ENTRIES SUPPLIED:

= Beginning of Section =

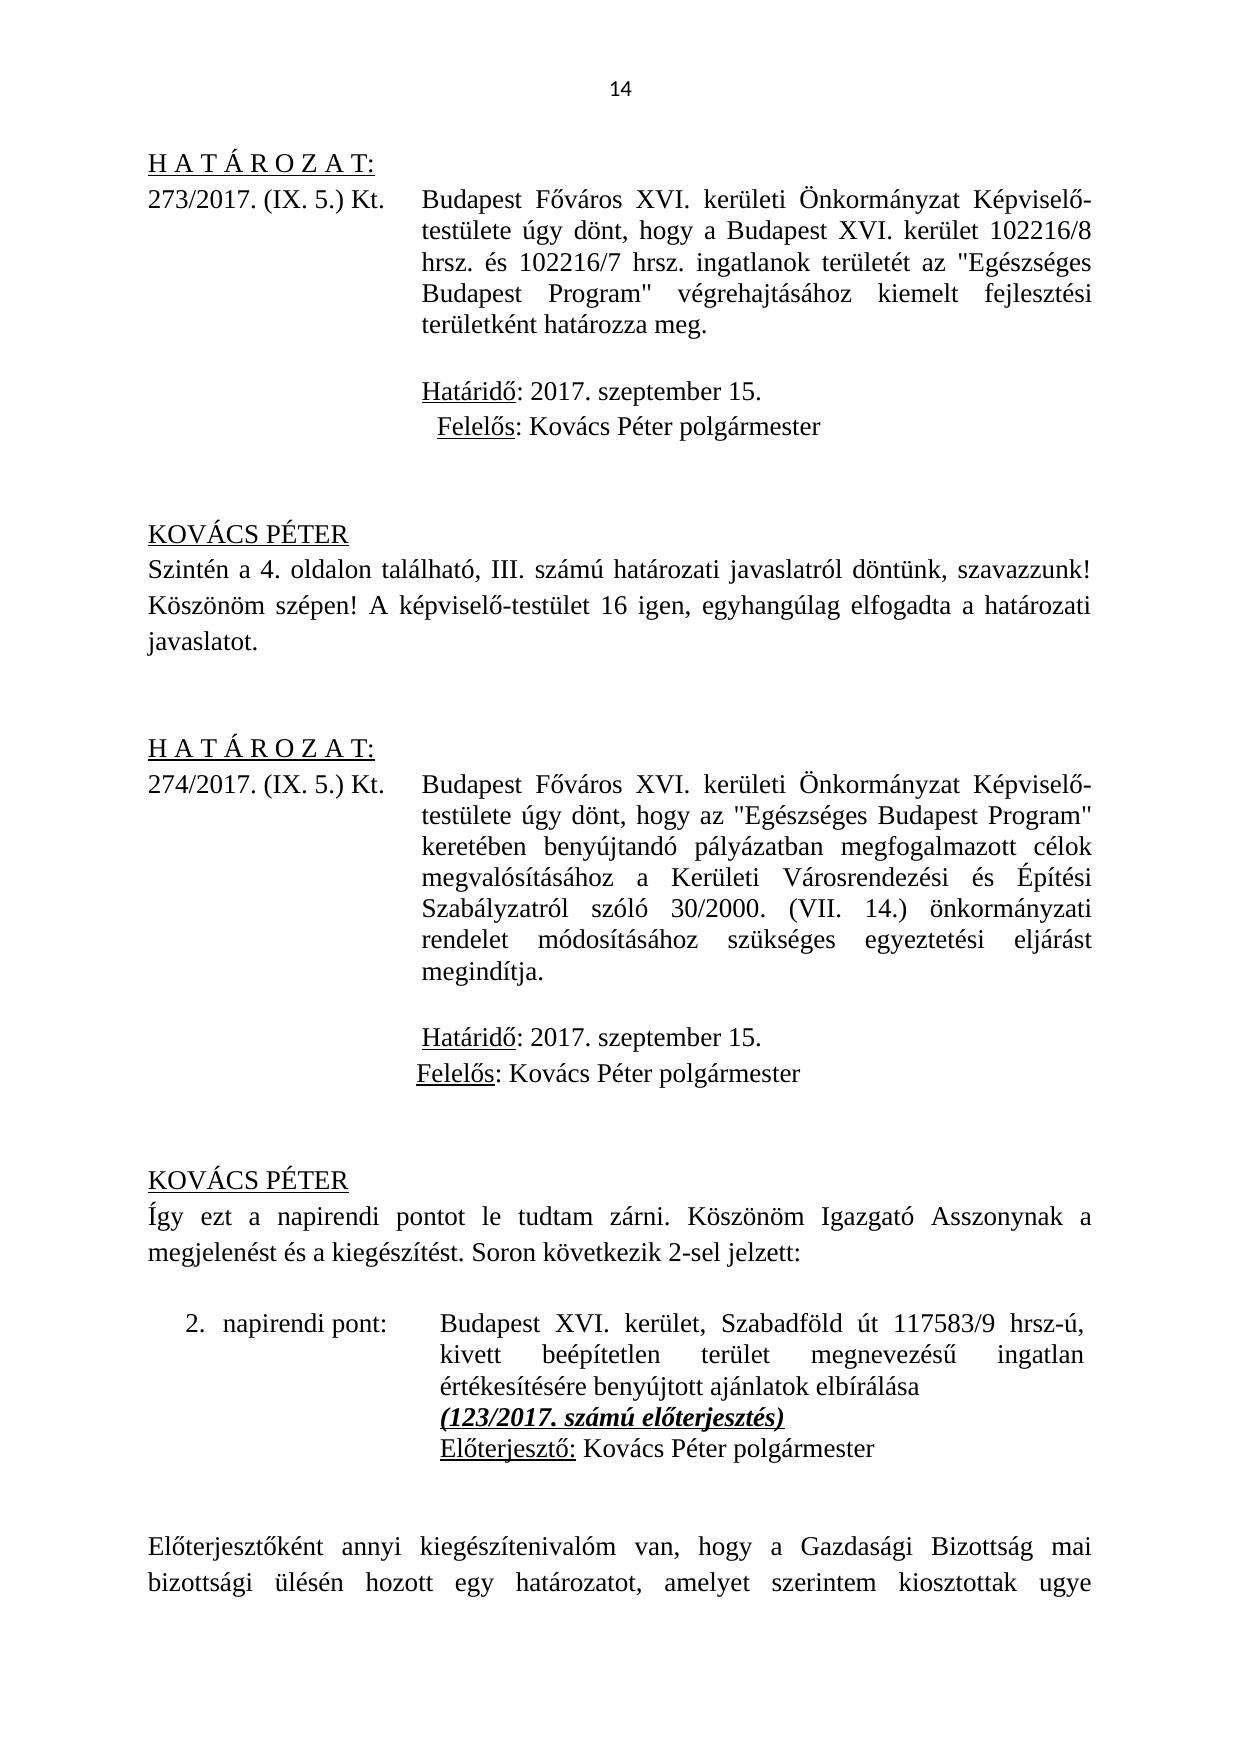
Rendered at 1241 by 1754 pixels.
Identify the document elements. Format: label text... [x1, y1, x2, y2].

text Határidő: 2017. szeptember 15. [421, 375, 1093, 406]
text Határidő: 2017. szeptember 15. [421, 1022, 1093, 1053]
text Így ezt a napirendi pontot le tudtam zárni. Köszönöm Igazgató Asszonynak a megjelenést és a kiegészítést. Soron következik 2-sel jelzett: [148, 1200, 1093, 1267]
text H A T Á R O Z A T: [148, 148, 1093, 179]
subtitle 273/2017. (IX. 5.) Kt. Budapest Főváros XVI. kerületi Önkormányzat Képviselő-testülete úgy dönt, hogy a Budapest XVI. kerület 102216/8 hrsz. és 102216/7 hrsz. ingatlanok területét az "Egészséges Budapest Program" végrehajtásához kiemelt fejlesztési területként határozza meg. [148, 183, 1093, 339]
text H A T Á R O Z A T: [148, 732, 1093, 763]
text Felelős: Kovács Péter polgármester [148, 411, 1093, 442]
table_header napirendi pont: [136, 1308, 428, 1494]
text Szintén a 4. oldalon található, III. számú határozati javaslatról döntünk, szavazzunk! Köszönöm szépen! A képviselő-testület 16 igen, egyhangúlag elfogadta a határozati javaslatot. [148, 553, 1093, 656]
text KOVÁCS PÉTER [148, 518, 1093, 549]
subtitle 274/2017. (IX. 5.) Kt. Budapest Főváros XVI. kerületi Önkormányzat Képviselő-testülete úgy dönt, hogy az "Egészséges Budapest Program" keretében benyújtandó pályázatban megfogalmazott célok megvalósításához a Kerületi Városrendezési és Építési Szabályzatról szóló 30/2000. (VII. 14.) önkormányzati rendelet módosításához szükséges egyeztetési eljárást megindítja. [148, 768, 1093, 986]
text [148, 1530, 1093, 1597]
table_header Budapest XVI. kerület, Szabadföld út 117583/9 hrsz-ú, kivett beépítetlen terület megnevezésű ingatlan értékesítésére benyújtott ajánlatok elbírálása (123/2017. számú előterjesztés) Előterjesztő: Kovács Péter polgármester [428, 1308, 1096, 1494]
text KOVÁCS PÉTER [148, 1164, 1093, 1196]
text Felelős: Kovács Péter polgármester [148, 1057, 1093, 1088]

= End of Section =
= Beginning of Section =

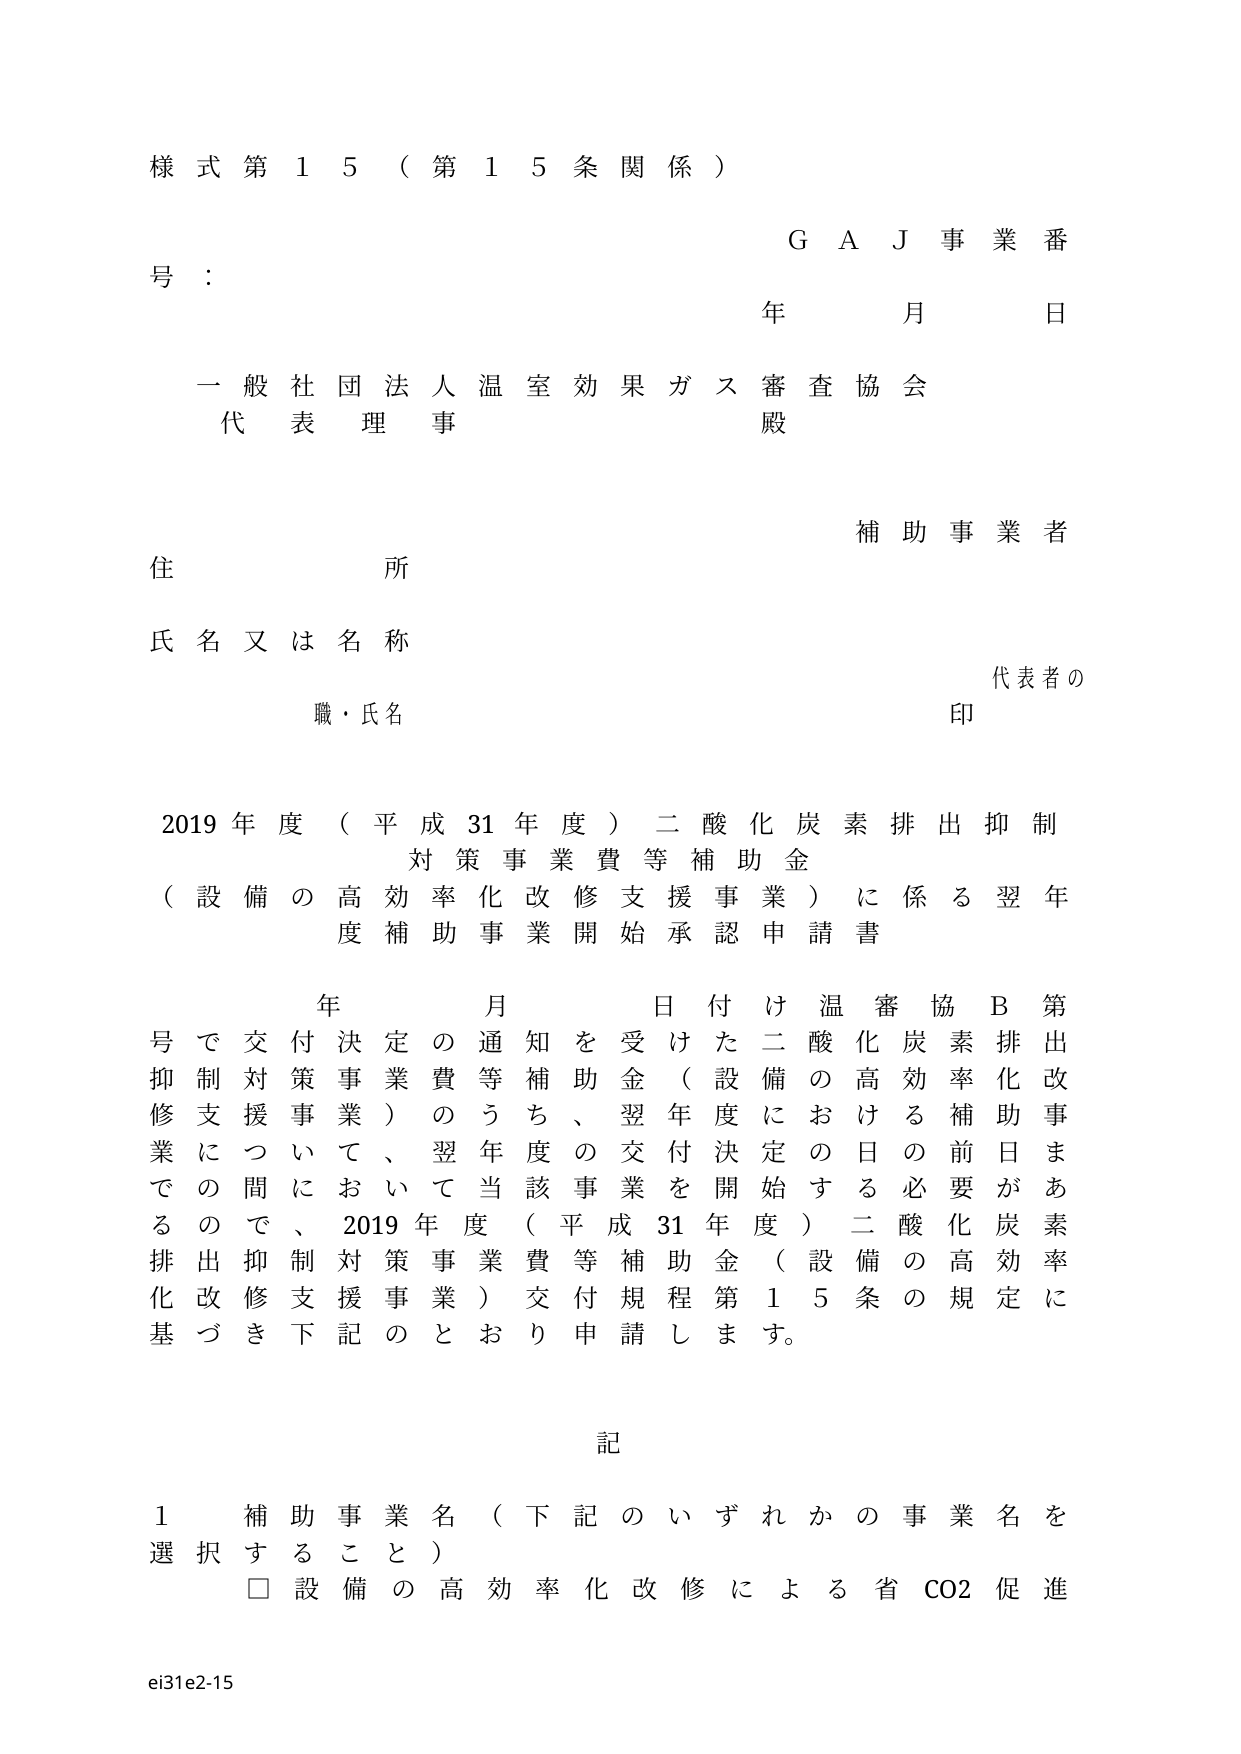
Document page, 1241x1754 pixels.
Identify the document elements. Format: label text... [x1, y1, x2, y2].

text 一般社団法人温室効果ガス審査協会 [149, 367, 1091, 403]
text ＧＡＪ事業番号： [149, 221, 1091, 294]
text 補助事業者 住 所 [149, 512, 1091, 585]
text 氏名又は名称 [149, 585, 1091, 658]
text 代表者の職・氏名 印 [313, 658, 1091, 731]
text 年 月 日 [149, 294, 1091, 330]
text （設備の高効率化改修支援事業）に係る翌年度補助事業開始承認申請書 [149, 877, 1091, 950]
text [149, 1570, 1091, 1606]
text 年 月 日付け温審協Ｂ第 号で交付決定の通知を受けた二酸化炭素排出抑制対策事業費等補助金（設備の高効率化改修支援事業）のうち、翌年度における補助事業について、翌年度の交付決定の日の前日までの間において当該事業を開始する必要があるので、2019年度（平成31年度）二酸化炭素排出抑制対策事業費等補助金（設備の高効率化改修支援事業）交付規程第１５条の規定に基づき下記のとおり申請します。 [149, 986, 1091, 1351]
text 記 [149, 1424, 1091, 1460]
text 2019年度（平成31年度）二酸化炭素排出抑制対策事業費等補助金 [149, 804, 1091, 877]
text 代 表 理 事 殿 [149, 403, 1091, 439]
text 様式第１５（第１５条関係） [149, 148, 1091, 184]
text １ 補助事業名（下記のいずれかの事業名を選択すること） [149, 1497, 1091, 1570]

= End of Section =

WORK INSTRUCTIONS: Using the listing above, show each line holding the string "testülete".

SOLUTION TO THE PROBLEM:
subtitle 273/2017. (IX. 5.) Kt. Budapest Főváros XVI. kerületi Önkormányzat Képviselő-testülete úgy dönt, hogy a Budapest XVI. kerület 102216/8 hrsz. és 102216/7 hrsz. ingatlanok területét az "Egészséges Budapest Program" végrehajtásához kiemelt fejlesztési területként határozza meg. [148, 183, 1093, 339]
subtitle 274/2017. (IX. 5.) Kt. Budapest Főváros XVI. kerületi Önkormányzat Képviselő-testülete úgy dönt, hogy az "Egészséges Budapest Program" keretében benyújtandó pályázatban megfogalmazott célok megvalósításához a Kerületi Városrendezési és Építési Szabályzatról szóló 30/2000. (VII. 14.) önkormányzati rendelet módosításához szükséges egyeztetési eljárást megindítja. [148, 768, 1093, 986]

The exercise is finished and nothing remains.